同じ情報は海軍にも伝えたけど、海軍の方はいつもの秘密主義からか、何か動きがあったという話は殆ど漏れてこないのに、アイデアはちゃんと活用していたらしい。
「それは大変興味深い話を聞きました。エンプレスは、軍事にも精通されているのですな」
「私、戦争は大嫌いです。けど、嫌いとばかり言ってもいられない時代になりそうですから」
「確かに、おっしゃる通りですね」
「はい。ただ、この船を空母に改装するのは忍びないので、今鳳では有事にそうならないよう、海軍の関心を別の方向に向けさせられないか検討中です」
「なるほど。各国の海軍での研究では、大型客船を改装するというアイデアが出ているという話を聞きますが、鳳も本格的な客船を?」
「豪華客船を空母なんて、貨客船を改装するよりもっと無粋でしょう。ですから、有事に空母に改装しやすい高速で簡便な商船の研究開発、と言ったところでしょうか」
「空母にできるサイズとなると、大型の高速タンカーや貨物船辺りが必要になりますね」
「はい。ですが、それでも速度が豪華客船ほど速くはないので、商船の上に簡易の格納庫と飛行甲板を設置しただけでは、あまり役に立たないと結論が出ました」
「それでは、まだ研究中ですか?」
「はい。日本海軍が研究開発をしています。それ以上は、私も存じ上げません」
「そうですか。それでしたら、連合王国のチャーチル様にお聞きしてみると良いかもしれません」
「確かにあの方は、軍事には詳しいですものね」
「はい。国王陛下の海軍は特に」
「良い事をお聞きしました。今度ご相談してみようと思います」
カタパルトってやつの話だろうけど、私とチャーチルが話を付けようが、政府同士の話が付かないと無理だろう。
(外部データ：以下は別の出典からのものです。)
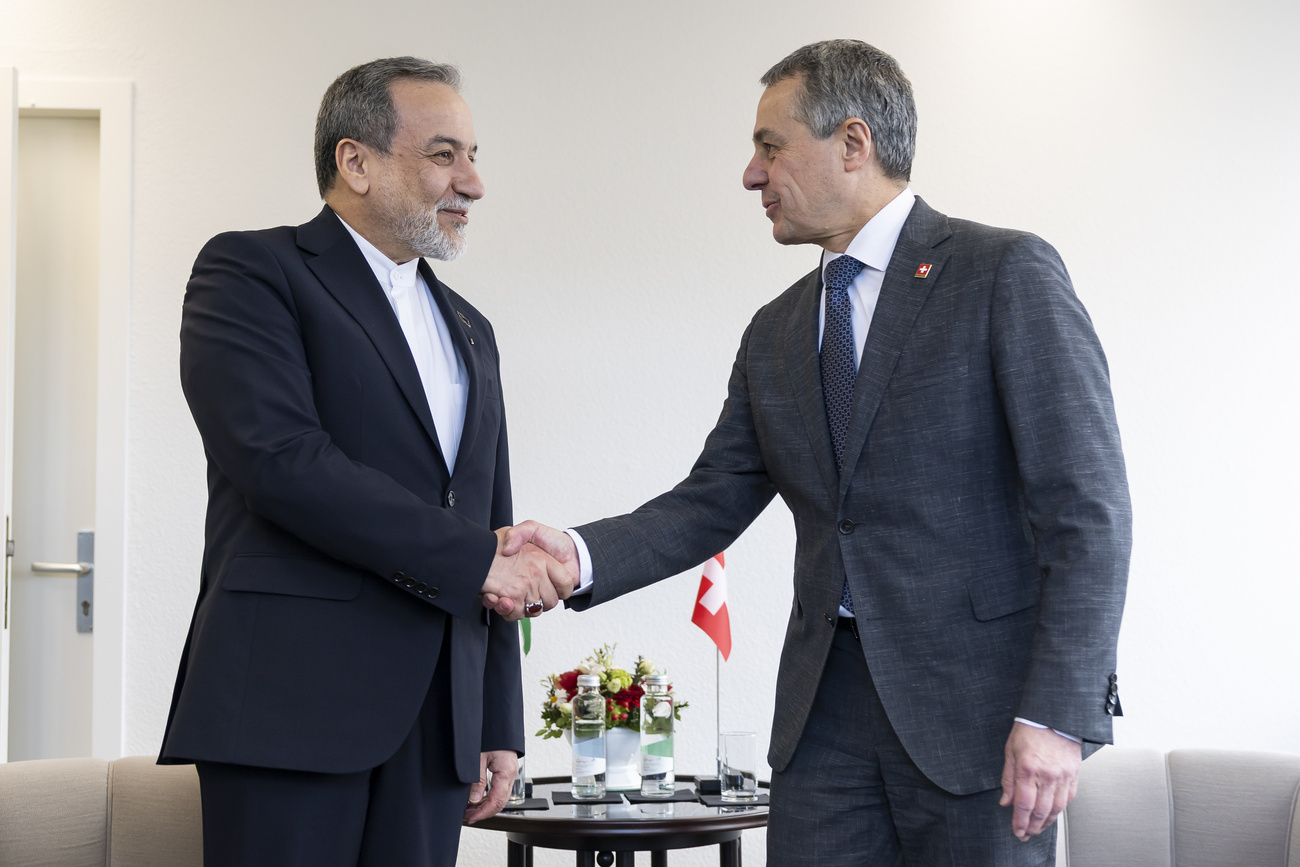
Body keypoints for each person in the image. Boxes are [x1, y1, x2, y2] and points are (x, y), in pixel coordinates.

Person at [504, 39, 1130, 866]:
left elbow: (1087, 510)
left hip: (978, 718)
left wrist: (1054, 715)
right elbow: (712, 497)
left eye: (770, 146)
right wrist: (574, 555)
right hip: (823, 720)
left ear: (854, 142)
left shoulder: (1002, 273)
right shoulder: (776, 330)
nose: (751, 175)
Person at [159, 57, 571, 867]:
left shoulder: (472, 328)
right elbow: (281, 461)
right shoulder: (252, 271)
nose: (473, 183)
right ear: (355, 162)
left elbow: (487, 513)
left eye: (475, 156)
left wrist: (495, 720)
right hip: (288, 705)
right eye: (446, 155)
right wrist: (476, 560)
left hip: (435, 724)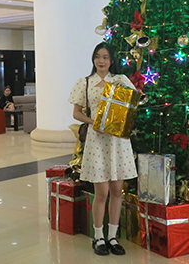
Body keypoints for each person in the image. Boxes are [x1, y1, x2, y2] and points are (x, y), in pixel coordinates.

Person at [69, 43, 137, 257]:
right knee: (102, 192)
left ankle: (113, 236)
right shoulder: (85, 83)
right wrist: (93, 122)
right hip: (97, 140)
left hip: (117, 141)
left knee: (118, 191)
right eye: (98, 57)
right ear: (93, 59)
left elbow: (133, 103)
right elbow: (76, 113)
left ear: (112, 60)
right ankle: (98, 236)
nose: (101, 61)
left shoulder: (120, 80)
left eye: (105, 57)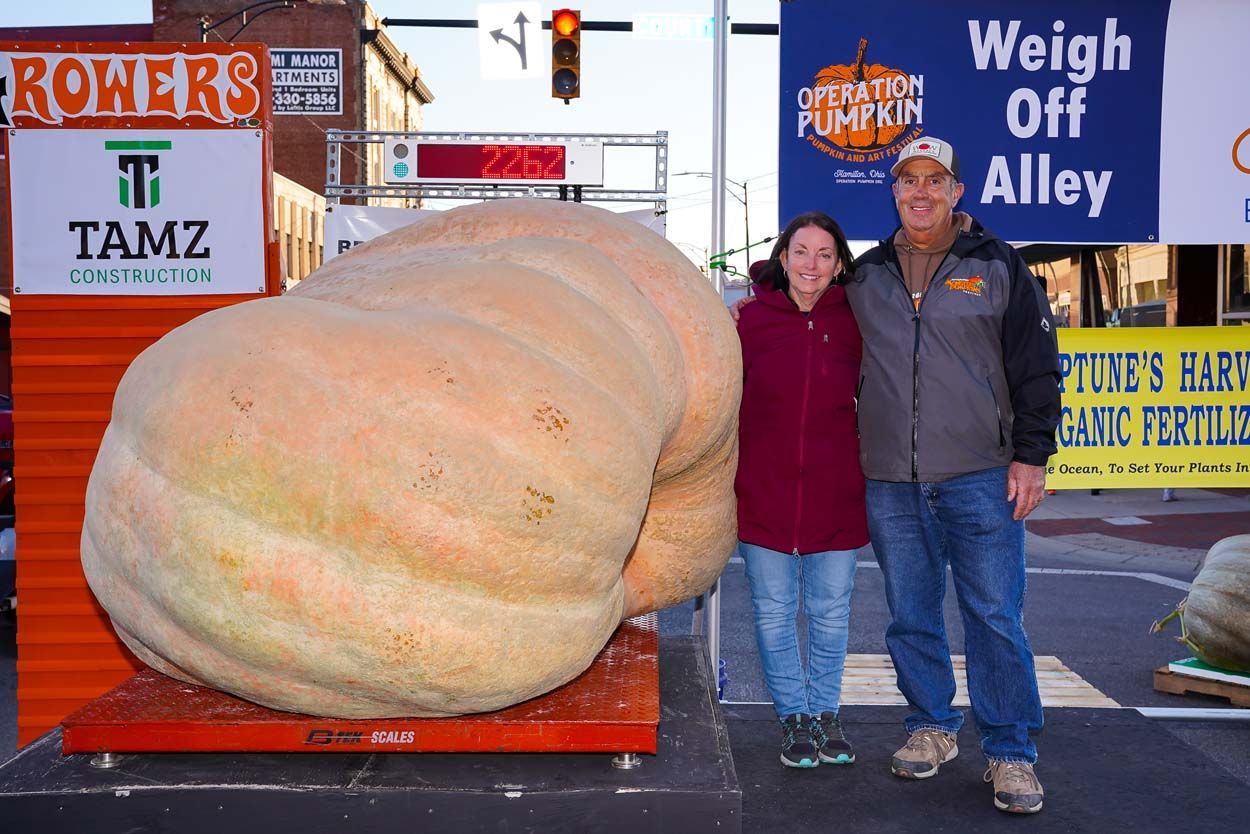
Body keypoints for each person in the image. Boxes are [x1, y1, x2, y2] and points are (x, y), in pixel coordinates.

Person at [732, 136, 1060, 812]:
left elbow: (1035, 366)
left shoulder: (997, 266)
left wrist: (1032, 454)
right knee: (910, 616)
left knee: (995, 616)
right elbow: (802, 298)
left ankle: (1010, 752)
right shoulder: (869, 275)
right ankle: (930, 727)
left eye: (934, 180)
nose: (920, 191)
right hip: (889, 479)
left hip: (979, 473)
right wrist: (759, 290)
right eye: (908, 179)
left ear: (956, 192)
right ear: (893, 191)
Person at [734, 212, 869, 769]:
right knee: (772, 611)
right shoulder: (747, 321)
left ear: (839, 265)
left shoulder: (860, 320)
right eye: (801, 252)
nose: (811, 264)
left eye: (824, 254)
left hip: (837, 490)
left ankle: (824, 713)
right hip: (763, 490)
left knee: (831, 613)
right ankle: (793, 718)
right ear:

日本国内でも開発しているというけど、あんまり良い話は聞かない。海軍が隠している可能性もあるけど、正直なところこの場での話のネタ、ただの雑談だ。
何せ今は、旅行から帰る途中の太平洋の上だ。
__________________
「さざんくろす丸」:
速力以外は、この時代に日本で建造された大型の貨客船と豪華客船の中間くらいの大きさや設備、旅客数。